**** Фрагмент текста ****
ВОЗВРАЩЕНИЕ СТРАННИКА
Если неисповедимы пути писательского творчества, то что говорить о путях признания писателя?
Гурам Дочанашвили широко известен в Грузии, у него много читателей, особенно в молодежной среде. Относятся же к нему по-разному. Мне приходилось слышать высказывания его коллег-профессионалов. Были слова восторженные, были не очень, были и полные откровенного раздражения. Успех товарища всегда несколько раздражает творческого человека, но в данном случае, судя по всему, речь идет не о такой будничной малости, а о неприятии присущего этому писателю почерка, самого взгляда на мир. «Игры…» — звучала и такая реплика.
**** Фрагменты строк ****
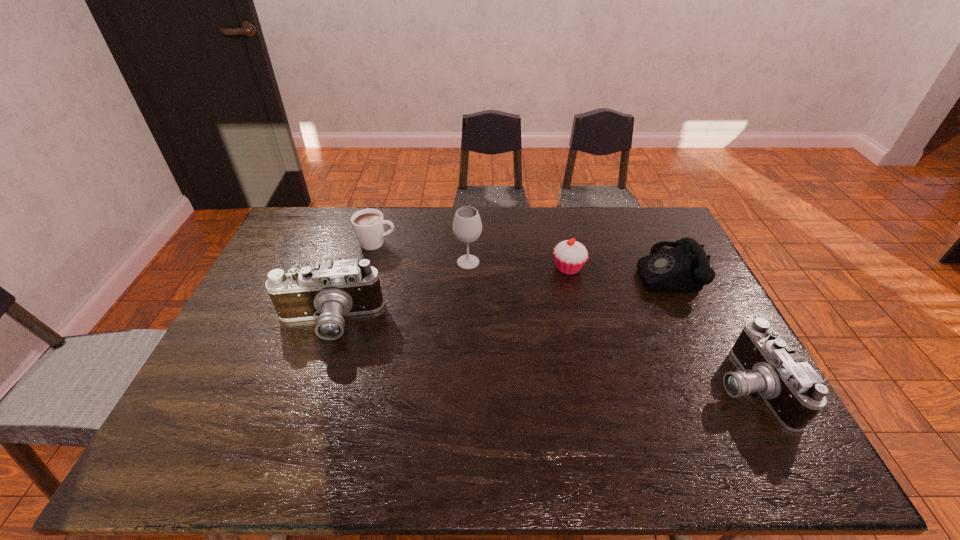
Where is `the second tallest object`? The image size is (960, 540). the second tallest object is located at coordinates (328, 291).

Find the location of a particular element. This screenshot has width=960, height=540. the taller camera is located at coordinates pos(328,291).

Image resolution: width=960 pixels, height=540 pixels. I want to click on the right camera, so click(794, 392).

I want to click on telephone, so click(685, 268).

I want to click on the third object from right to left, so pos(569,255).

You are a GUI agent. You are given a task and a screenshot of the screen. Output one action in this format:
    pyautogui.click(x=<x>, y=<y>)
    Task: Click on the cappuccino
    
    Given the screenshot: What is the action you would take?
    pyautogui.click(x=368, y=224)

Image resolution: width=960 pixels, height=540 pixels. I want to click on the tallest object, so click(x=467, y=226).

The height and width of the screenshot is (540, 960). Identify the location of wineglass. (467, 226).

Find the location of a particular element. This screenshot has height=540, width=960. free space located at the lens of the left camera is located at coordinates (312, 370).

The width and height of the screenshot is (960, 540). I want to click on free location located 0.320m at the lens of the shorter camera, so click(588, 386).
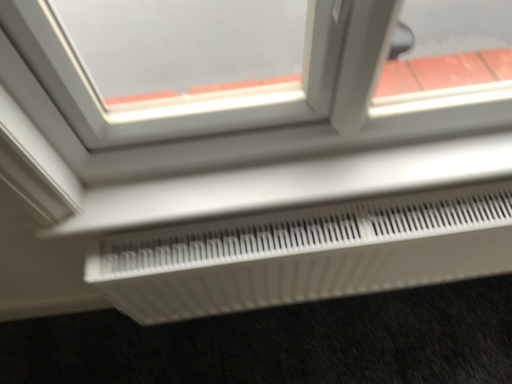
Question: In terms of height, does white plastic radiator at lower center look taller or shorter compared to white plastic radiator at lower center?

Choices:
 (A) short
 (B) tall

Answer: (A)

Question: From a real-world perspective, is white plastic radiator at lower center positioned above or below white plastic radiator at lower center?

Choices:
 (A) below
 (B) above

Answer: (B)

Question: Would you say white plastic radiator at lower center is to the left or to the right of white plastic radiator at lower center in the picture?

Choices:
 (A) right
 (B) left

Answer: (B)

Question: Which is correct: white plastic radiator at lower center is inside white plastic radiator at lower center, or outside of it?

Choices:
 (A) inside
 (B) outside

Answer: (B)

Question: Considering the positions of white plastic radiator at lower center and white plastic radiator at lower center in the image, is white plastic radiator at lower center wider or thinner than white plastic radiator at lower center?

Choices:
 (A) wide
 (B) thin

Answer: (B)

Question: From a real-world perspective, is white plastic radiator at lower center positioned above or below white plastic radiator at lower center?

Choices:
 (A) above
 (B) below

Answer: (B)

Question: Is white plastic radiator at lower center taller or shorter than white plastic radiator at lower center?

Choices:
 (A) tall
 (B) short

Answer: (A)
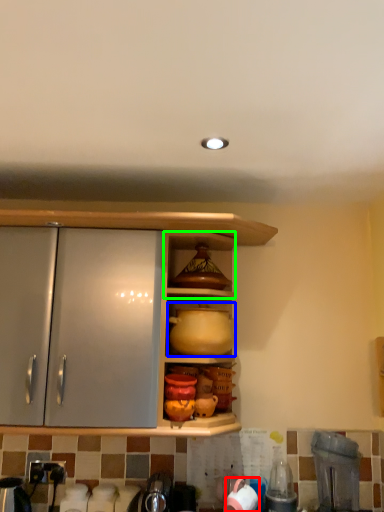
Question: Based on their relative distances, which object is nearer to tableware (highlighted by a red box)? Choose from pottery (highlighted by a blue box) and shelf (highlighted by a green box).

Choices:
 (A) pottery
 (B) shelf

Answer: (A)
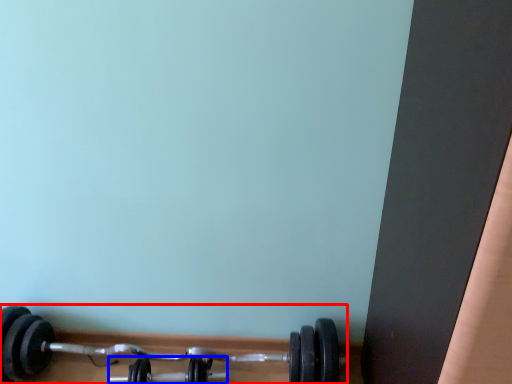
Question: Which of the following is the farthest to the observer, dumbbell (highlighted by a red box) or dumbbell (highlighted by a blue box)?

Choices:
 (A) dumbbell
 (B) dumbbell

Answer: (B)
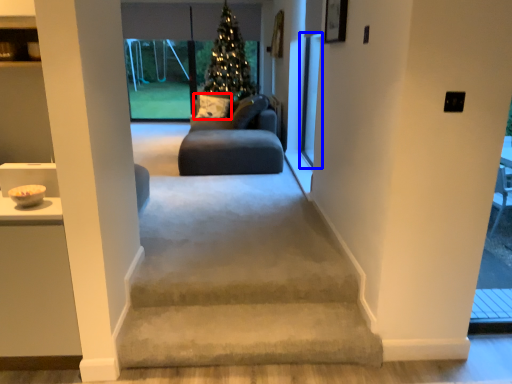
Question: Which object is closer to the camera taking this photo, pillow (highlighted by a red box) or screen door (highlighted by a blue box)?

Choices:
 (A) pillow
 (B) screen door

Answer: (B)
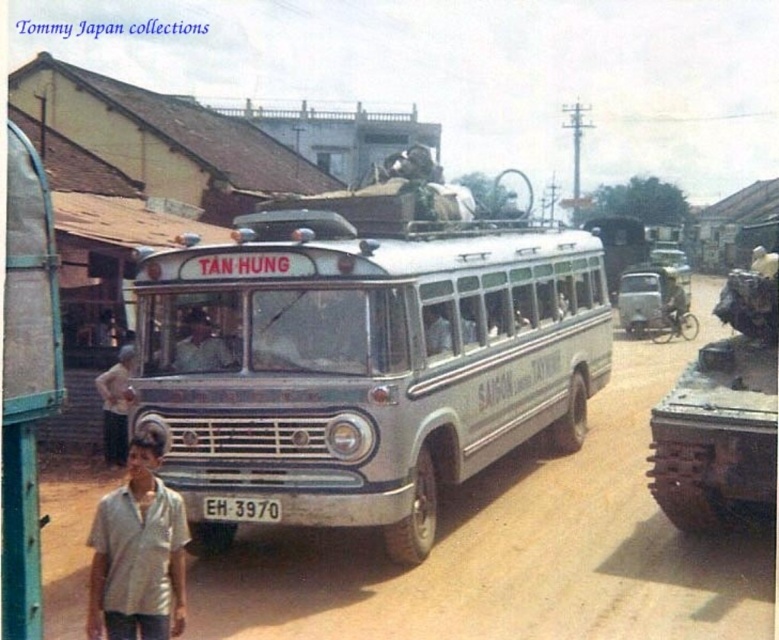
You are standing at the position of point (252, 502) and want to walk towards the bus. Is the point (192, 369) in front of or behind you as you walk towards the bus?

Point (192, 369) is further to the camera than point (252, 502). So as you walk towards the bus from point (252, 502), the point (192, 369) would be in front of you.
****
Задания для решения.
#1 В какой среде, согласно тексту о Гураме Дочанашвили, у писателя особенно много читателей?
#2 Процитируйте из текста о Гураме Дочанашвили отрывок, который начинается словами «ВОЗВРАЩЕНИЕ СТРАННИКА» и заканчивается словами «и такая реплика.».

Ответы ниже.
#1 В молодежной среде.

#2
ВОЗВРАЩЕНИЕ СТРАННИКА
Если неисповедимы пути писательского творчества, то что говорить о путях признания писателя?
Гурам Дочанашвили широко известен в Грузии, у него много читателей, особенно в молодежной среде. Относятся же к нему по-разному. Мне приходилось слышать высказывания его коллег-профессионалов. Были слова восторженные, были не очень, были и полные откровенного раздражения. Успех товарища всегда несколько раздражает творческого человека, но в данном случае, судя по всему, речь идет не о такой будничной малости, а о неприятии присущего этому писателю почерка, самого взгляда на мир. «Игры…» — звучала и такая реплика.